SI Corporation (NYSE: LSI) today announced that its SAS storage solutions will power more than 200 new server models based on the recently announced Intel® Xeon® processor E5-2600 product family. Leading server manufacturers that have selected LSI® 6Gb/s SAS and MegaRAID® solutions to provide accelerated storage performance and enterprise data protection for their next-generation server platforms include Cisco, Dell, Fujitsu Technology Solutions, IBM, Intel, Lenovo and NEC.

You'd think HP / PMC would be working on a CacheCade competitor but who knows when it might ship.
 
Just had a nightmare of a night. I replaced the battery on the controller and then as on advice from hp and the alerts on the controller it suggest updating the firmware. So I ran the firmware update. After updating the firmware and rebooting the controller would not initialize. This array hosts all the profiles, document store, my documents. I phoned hp and logged a critical fault and after a few hours they called back and suggested removing the cache module and starting it up without it to see if it works. Did not work. So i put it back in and started it up and it worked. They suggested rebooting a few times to make sure but i couldn't do that cause i had to leave and users were making a big deal about the down time.

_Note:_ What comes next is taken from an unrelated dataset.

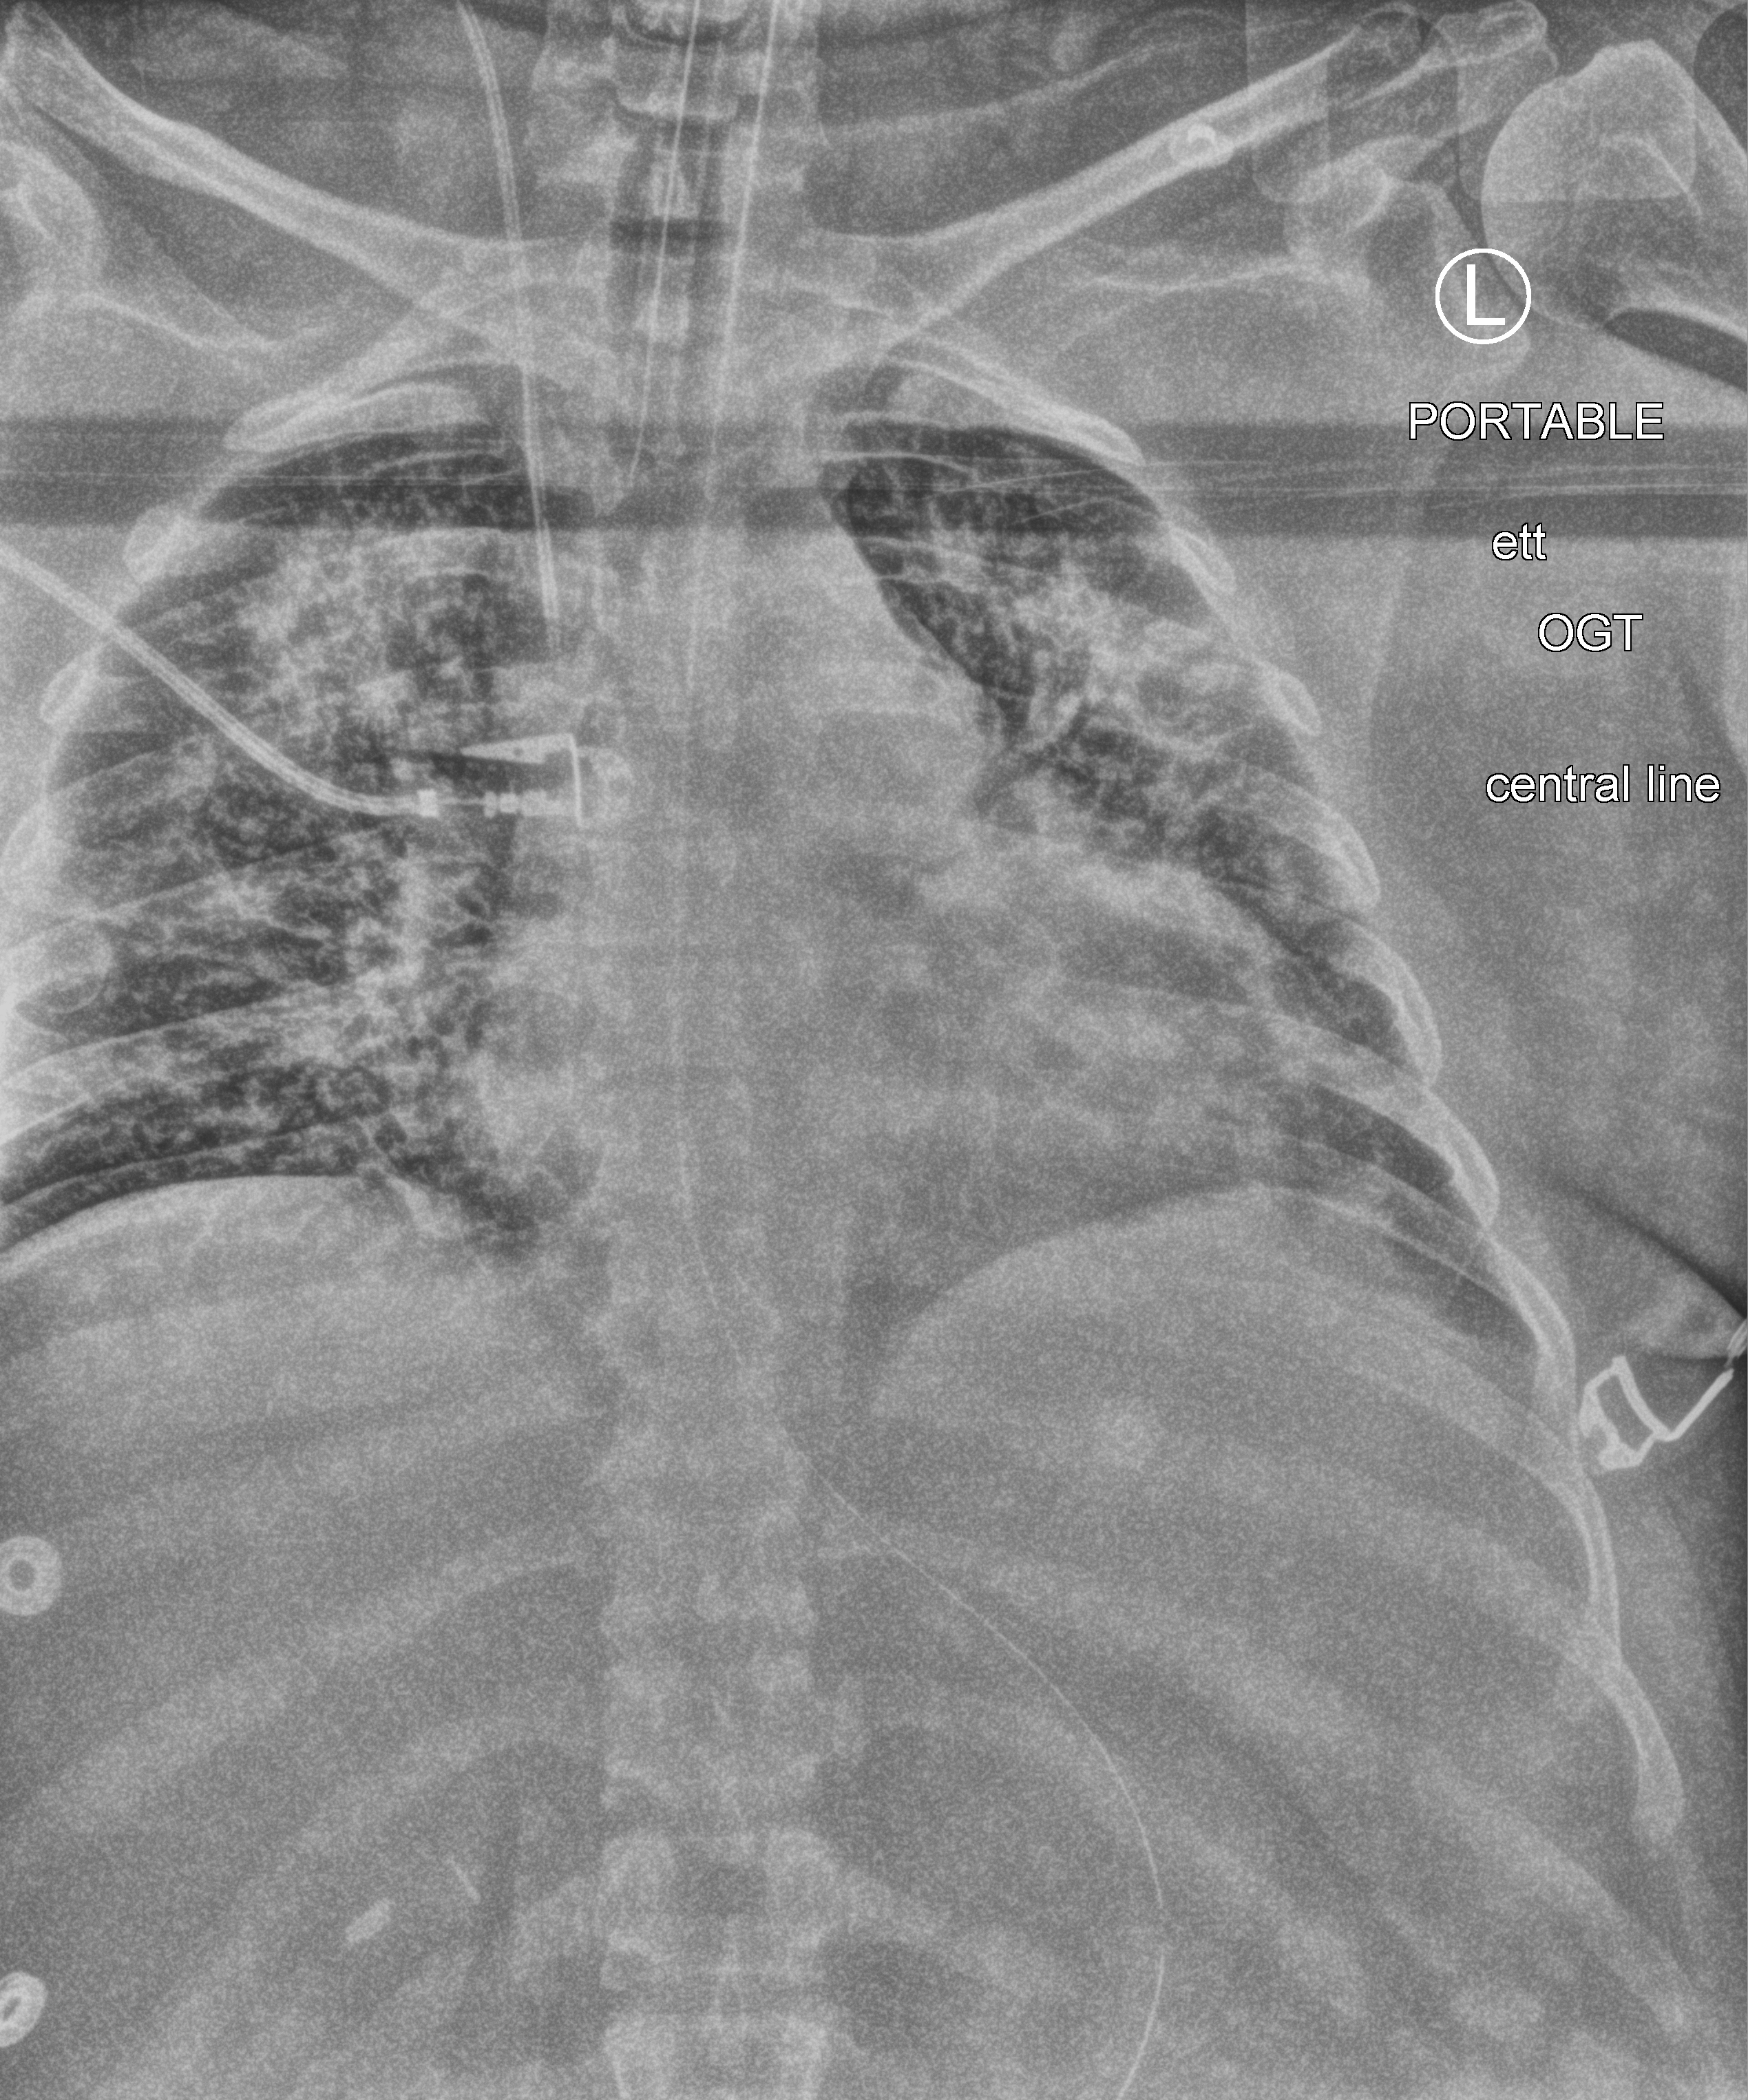
Chest X-ray (portable). Female patient hospitalised with COVID-19, age 18–59 years.
From the hospital-stay record, not from the radiograph (when in the stay this image was taken is not recorded):
- admitted to intensive care during this hospital stay: yes
- hypertension (admission record): no
- smoking status (admission record): never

never updating firmware without their being an specific need for it ever again.
 
Mate, that sounds rough. Glad you got it all back though. To be honest, I've been working with HP kit for many years, and have never seen something like this happen. It could be you had a latent issue and it just came out because of the upgrade/reboot?

In any case, now that it's all working, how's the performance?
 
Rule number one in it is if it ain't broke don't fix it. Very rare for the firmware not to go on smoothly, personally I have done hundreds on hp kit and not had that issue.
 
What time of day did you do this? If people were getting irritated then either you're a 24x7 shop in which case you need better storage, or you did it in the day. Neither are great outcomes.

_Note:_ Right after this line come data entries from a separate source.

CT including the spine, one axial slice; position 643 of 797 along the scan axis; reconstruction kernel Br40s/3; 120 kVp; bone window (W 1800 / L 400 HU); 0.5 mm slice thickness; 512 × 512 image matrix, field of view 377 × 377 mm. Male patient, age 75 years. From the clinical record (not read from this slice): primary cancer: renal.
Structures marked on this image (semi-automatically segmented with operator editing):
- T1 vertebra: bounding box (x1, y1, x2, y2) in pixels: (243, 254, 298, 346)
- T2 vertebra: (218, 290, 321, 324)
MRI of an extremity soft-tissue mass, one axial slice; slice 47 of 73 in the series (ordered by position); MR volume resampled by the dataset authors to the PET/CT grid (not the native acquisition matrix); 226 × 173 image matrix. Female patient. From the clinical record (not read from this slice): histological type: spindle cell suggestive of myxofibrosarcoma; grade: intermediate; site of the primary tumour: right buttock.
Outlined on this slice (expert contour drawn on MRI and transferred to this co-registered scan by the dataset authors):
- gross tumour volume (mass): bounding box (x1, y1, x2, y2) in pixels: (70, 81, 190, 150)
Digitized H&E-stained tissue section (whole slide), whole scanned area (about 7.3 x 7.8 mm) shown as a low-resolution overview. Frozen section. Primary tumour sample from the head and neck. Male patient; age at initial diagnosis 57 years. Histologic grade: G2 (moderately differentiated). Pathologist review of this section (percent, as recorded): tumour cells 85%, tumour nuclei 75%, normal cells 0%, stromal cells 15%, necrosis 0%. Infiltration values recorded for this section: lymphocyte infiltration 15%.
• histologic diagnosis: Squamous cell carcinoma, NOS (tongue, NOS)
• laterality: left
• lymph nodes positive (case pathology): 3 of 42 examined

Did you let the battery charge fully before doing the firmware upgrade?
 
I did it at 7pm we booked a time of 30 min downtime of affected services at that time and it was back up by 7:40 but i made the wrong decision of doing the firmware and that took it out until 22:30. Only one or two users were and email was up but overall could have gone better.

I think possibly why it had such a problem is that the firmware was about 4-5 years old and it went from v4 to v7 so might have been too big of a change and needed the cache module to be reset as a result. Not sure.

Performance is sorted going 50mbyte a second on transfer tests.